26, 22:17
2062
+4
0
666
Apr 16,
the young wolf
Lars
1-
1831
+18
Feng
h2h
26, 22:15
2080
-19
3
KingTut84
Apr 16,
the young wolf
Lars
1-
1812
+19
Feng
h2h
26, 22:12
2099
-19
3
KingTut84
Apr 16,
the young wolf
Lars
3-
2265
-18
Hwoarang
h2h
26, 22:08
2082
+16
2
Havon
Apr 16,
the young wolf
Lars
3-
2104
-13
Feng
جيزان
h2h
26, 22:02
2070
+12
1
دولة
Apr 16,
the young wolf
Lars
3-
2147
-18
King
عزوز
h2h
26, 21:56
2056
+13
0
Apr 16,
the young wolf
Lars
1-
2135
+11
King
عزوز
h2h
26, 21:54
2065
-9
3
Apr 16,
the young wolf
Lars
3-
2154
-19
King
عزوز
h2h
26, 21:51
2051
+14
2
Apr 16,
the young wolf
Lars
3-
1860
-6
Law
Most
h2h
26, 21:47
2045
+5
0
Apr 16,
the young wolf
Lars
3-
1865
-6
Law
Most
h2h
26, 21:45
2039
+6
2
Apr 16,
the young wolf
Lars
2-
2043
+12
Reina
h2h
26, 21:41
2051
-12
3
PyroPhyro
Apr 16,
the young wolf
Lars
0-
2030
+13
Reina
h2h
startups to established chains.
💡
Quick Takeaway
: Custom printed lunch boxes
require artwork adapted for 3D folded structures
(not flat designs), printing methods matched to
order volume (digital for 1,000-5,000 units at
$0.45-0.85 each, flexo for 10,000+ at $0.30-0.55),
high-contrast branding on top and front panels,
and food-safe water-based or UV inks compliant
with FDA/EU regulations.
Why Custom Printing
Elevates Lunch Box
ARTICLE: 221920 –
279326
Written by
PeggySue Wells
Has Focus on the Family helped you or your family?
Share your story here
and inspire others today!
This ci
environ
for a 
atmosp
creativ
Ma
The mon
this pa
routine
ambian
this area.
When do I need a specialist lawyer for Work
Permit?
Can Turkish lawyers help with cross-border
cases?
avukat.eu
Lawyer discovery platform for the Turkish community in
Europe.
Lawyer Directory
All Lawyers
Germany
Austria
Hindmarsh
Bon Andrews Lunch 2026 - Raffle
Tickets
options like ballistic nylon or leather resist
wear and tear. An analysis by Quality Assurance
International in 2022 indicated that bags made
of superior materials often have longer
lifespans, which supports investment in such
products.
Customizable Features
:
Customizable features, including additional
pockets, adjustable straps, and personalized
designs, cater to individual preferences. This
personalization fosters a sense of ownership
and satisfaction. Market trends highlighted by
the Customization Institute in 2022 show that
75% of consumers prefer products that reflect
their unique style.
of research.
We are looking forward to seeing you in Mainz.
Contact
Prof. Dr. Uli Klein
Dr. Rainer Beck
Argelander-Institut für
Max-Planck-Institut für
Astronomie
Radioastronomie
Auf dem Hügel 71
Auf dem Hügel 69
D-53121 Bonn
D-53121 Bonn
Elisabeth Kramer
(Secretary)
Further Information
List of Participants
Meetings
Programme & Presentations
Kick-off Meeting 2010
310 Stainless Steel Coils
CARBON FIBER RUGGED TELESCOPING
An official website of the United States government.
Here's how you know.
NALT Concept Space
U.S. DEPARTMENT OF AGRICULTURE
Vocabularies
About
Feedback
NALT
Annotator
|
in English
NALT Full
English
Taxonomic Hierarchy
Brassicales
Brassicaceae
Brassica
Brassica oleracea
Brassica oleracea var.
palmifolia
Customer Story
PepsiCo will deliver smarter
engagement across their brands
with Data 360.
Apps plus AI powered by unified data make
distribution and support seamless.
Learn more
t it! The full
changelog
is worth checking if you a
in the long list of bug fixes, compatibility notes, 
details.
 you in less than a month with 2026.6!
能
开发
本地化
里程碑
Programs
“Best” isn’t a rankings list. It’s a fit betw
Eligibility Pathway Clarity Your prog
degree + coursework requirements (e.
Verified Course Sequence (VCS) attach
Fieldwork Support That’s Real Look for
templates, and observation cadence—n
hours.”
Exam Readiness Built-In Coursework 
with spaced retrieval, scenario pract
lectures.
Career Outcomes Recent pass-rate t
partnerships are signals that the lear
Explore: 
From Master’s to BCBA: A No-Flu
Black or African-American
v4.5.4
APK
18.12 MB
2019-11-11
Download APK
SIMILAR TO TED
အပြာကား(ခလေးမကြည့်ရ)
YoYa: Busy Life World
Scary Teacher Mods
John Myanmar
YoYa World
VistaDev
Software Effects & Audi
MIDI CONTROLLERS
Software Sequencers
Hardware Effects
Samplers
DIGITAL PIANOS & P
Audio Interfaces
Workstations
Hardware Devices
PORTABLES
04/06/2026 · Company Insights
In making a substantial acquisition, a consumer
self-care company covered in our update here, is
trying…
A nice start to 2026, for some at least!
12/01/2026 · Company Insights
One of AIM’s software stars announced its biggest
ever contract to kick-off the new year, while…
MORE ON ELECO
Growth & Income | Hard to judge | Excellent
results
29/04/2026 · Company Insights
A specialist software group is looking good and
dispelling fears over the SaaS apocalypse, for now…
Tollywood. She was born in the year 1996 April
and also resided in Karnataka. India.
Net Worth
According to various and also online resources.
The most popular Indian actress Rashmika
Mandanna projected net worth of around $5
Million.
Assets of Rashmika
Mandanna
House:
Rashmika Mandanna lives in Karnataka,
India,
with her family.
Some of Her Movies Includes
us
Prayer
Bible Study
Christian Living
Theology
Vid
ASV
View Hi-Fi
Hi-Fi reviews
┄┄┄┄┄┄┄┄┄┄┄┄┄┄┄┄┄┄┄┄
## Task requirements
Could you gather every line of the data above that contains the string "Customizable"? Case matters, so a line counts only if its capitalization matches.

## Output
Customizable Features
Customizable features, including additional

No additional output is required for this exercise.